Al temor por la salud, propia y de los seres seguidos, siguió el efecto directo en la economía. Una cierta cuesta abajo empezó ya antes del estado de alarma, con los efectos de la cancelación del congreso mundial de telefonía móvil, en febrero. Los datos cerrado solo alcanzan a la caída del PIB local del primer trimestre, del 3,8%, aunque se prevé que a final de año el batacazo oscile entre un 6,4% y un 11,6% en negativo.

El informe municipal enfatiza que ni en lo peor de la crisis se habían apreciado unas perspectivas tan lúgubres como las de lo que queda de año, según los datos ofrecidos por la Encuesta de Clima Empresarial de la AMB. También cae hasta abril un 30,8% la constitución de sociedades mercantiles, a la par que los ERTE llegan a 210.426 trabajadores y se pierden 53.738 empleos respecto al mes de febrero. La cifra de paro se engorda en un año en 22.700 personas hasta llegar a las 90.528 en mayo.

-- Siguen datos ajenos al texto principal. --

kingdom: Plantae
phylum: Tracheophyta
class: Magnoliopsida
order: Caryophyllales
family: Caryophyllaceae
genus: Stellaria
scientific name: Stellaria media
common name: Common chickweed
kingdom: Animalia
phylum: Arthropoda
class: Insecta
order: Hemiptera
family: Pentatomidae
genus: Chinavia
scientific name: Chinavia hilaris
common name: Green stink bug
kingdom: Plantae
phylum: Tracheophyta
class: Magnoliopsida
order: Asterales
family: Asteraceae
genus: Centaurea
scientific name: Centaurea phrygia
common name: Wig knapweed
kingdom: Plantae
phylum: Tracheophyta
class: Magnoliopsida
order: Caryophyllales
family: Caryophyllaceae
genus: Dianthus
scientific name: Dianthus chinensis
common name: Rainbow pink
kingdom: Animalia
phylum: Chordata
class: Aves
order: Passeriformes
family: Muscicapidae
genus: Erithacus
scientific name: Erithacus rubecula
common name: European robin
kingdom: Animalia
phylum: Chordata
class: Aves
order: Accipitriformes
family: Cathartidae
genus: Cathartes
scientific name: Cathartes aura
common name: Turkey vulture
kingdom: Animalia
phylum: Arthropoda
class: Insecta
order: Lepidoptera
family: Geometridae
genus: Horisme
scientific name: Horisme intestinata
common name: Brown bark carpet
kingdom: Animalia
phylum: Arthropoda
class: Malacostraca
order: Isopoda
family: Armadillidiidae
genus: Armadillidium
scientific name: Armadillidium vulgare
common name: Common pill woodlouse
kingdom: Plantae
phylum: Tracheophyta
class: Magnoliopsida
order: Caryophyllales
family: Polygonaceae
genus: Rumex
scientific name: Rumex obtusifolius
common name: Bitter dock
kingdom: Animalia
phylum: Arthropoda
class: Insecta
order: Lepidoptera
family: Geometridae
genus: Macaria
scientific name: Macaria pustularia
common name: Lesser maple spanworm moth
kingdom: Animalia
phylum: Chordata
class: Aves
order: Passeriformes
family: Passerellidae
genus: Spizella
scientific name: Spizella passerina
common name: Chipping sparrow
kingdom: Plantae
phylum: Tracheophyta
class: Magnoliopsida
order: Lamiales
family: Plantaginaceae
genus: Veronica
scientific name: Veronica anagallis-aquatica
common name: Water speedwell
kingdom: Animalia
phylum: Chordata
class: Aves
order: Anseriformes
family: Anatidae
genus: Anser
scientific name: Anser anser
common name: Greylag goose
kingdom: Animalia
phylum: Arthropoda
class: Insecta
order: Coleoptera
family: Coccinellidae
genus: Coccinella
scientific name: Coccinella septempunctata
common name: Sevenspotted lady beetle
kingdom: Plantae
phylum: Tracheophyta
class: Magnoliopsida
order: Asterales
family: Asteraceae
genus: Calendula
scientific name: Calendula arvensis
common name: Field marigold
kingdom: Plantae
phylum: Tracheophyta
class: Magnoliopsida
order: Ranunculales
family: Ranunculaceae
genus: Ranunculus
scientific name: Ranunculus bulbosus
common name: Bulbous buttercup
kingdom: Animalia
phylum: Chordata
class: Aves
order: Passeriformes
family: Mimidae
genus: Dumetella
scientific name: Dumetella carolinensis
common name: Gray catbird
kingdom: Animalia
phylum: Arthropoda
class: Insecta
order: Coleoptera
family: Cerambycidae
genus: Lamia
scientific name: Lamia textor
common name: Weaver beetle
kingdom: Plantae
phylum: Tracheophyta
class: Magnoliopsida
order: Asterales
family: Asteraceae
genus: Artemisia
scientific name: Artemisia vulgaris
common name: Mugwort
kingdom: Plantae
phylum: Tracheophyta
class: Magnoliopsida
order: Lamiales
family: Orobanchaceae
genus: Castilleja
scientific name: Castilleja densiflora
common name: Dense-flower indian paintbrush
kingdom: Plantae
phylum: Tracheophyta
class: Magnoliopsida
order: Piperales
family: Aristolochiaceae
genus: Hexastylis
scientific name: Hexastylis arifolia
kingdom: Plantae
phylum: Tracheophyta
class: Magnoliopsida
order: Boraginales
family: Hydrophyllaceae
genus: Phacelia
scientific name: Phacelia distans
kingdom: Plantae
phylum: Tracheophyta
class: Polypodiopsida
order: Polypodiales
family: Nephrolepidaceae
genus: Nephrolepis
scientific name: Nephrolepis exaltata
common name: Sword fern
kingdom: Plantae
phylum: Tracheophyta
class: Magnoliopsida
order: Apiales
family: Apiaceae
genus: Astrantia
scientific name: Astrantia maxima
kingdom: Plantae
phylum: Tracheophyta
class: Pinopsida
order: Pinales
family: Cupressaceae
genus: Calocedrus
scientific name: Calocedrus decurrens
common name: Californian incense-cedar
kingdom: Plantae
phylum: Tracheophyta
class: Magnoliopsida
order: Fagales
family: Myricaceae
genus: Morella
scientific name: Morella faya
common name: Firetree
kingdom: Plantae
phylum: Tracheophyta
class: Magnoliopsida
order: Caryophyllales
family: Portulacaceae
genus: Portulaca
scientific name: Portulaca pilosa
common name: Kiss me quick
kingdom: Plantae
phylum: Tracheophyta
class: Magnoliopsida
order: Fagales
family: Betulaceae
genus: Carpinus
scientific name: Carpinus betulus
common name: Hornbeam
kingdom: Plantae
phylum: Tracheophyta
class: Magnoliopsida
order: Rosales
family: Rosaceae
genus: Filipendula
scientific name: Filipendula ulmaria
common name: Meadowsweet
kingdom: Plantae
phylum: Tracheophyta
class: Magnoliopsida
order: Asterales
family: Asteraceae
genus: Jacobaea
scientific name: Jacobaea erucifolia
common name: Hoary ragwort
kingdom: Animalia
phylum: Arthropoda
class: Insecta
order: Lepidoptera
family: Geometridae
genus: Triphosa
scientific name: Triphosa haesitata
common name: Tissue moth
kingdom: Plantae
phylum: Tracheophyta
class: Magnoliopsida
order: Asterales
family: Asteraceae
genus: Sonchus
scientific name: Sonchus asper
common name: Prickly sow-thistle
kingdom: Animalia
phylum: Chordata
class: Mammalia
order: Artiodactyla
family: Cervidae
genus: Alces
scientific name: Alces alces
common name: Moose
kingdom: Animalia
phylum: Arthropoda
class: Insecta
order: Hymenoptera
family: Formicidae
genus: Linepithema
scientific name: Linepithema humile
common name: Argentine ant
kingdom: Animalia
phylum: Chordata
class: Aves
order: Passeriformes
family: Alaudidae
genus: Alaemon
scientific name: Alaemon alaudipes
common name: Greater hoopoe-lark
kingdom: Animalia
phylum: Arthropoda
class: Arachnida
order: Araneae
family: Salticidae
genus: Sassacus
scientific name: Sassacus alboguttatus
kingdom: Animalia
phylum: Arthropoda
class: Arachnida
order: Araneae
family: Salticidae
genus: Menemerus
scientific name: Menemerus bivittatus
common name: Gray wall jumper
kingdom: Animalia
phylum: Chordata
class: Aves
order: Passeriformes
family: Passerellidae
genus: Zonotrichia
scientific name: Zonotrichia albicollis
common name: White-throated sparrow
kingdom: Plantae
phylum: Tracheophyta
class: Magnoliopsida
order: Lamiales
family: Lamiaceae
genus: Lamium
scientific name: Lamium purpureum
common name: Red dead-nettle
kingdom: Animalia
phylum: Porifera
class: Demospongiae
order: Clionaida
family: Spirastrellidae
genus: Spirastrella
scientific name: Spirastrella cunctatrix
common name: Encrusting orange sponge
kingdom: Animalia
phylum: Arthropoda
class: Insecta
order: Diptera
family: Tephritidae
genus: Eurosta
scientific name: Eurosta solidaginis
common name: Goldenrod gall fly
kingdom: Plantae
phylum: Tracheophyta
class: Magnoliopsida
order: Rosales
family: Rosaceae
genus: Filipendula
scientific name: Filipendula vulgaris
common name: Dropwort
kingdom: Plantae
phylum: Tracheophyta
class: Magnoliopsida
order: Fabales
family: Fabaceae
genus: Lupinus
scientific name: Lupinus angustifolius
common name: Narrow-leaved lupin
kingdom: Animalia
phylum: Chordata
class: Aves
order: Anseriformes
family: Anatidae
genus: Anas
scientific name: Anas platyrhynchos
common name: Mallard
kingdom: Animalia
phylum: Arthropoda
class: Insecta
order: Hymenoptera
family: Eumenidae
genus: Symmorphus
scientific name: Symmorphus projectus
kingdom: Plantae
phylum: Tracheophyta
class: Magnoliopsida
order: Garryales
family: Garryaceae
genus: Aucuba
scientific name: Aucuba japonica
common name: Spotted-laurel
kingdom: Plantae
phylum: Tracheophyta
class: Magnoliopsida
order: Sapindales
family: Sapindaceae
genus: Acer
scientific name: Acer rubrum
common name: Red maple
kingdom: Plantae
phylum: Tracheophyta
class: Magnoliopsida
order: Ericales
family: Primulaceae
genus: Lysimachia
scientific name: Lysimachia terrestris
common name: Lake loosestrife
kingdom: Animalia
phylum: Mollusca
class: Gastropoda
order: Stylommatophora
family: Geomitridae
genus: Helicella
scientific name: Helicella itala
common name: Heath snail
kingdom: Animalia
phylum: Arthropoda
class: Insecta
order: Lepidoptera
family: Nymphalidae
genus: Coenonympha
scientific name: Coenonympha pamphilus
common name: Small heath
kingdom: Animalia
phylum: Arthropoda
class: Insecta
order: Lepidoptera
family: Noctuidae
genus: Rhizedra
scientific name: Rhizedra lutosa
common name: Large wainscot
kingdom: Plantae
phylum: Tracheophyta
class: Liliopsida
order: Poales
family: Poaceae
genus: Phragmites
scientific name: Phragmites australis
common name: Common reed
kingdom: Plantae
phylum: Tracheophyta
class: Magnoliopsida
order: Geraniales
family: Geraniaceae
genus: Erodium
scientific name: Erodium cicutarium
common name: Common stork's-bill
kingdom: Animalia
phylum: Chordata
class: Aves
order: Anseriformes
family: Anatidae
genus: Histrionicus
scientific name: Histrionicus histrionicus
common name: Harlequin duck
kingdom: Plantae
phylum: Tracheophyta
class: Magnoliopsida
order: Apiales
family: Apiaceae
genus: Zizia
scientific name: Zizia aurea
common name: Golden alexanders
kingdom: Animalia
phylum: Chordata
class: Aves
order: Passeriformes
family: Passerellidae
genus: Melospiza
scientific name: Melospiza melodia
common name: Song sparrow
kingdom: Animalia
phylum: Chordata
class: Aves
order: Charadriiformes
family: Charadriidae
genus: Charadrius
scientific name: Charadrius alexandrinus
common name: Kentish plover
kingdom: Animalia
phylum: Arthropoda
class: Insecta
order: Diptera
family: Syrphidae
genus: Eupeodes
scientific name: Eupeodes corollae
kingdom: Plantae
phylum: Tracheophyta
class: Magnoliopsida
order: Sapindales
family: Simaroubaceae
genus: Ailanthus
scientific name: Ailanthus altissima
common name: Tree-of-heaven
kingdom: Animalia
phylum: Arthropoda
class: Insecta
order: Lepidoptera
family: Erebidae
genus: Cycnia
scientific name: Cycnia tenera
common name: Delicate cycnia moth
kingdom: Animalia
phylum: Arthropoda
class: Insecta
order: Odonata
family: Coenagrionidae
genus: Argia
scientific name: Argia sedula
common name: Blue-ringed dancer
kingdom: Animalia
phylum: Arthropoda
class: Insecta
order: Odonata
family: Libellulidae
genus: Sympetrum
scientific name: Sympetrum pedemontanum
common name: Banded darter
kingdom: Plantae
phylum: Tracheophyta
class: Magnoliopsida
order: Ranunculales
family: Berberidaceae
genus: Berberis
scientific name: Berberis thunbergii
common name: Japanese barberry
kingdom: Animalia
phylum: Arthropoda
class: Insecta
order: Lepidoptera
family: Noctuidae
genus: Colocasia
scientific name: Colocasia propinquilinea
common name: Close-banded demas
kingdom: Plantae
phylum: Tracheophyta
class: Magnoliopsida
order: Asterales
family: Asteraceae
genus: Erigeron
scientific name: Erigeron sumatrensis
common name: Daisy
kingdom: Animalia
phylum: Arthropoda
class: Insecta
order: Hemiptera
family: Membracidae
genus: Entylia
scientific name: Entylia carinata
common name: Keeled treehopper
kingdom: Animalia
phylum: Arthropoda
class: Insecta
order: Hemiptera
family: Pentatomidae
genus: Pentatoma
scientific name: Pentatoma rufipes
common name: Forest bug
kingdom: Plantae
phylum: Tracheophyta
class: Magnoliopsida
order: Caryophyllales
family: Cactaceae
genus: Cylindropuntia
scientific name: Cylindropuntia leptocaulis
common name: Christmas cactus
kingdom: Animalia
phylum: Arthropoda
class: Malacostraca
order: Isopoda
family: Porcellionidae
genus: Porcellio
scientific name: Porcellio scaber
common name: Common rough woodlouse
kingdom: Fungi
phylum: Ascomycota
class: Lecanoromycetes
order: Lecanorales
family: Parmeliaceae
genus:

La situación ha afectado en especial a los autónomos que en casi la mitad de los casos no podían trabajar durante el confinamiento. Entre el privilegiado colectivo (68% de encuestados) que no han visto modificada su situación laboral, casi tres cuartas partes han trabajado desde casa. 

Precisamente, muchos de estos tijeretazos laborales van de la mano de la desaparición del turismo foráneo. Barcelona empezó el año ganando viajeros (1,4 millones de alojados en hoteles entre enero y marzo). Pero con datos acumulados ya hasta abril, la caída de los turistas que han pernoctado suponen un 46,2% menos que en el mismo periodo del año pasado. Y lo será peor cuando se contabilice hasta junio. En el caso de cruceristas, el descenso hasta abril es del 78,3%, mientras que los usuarios del aeropuerto de enero a mayo han bajado un 58,6%.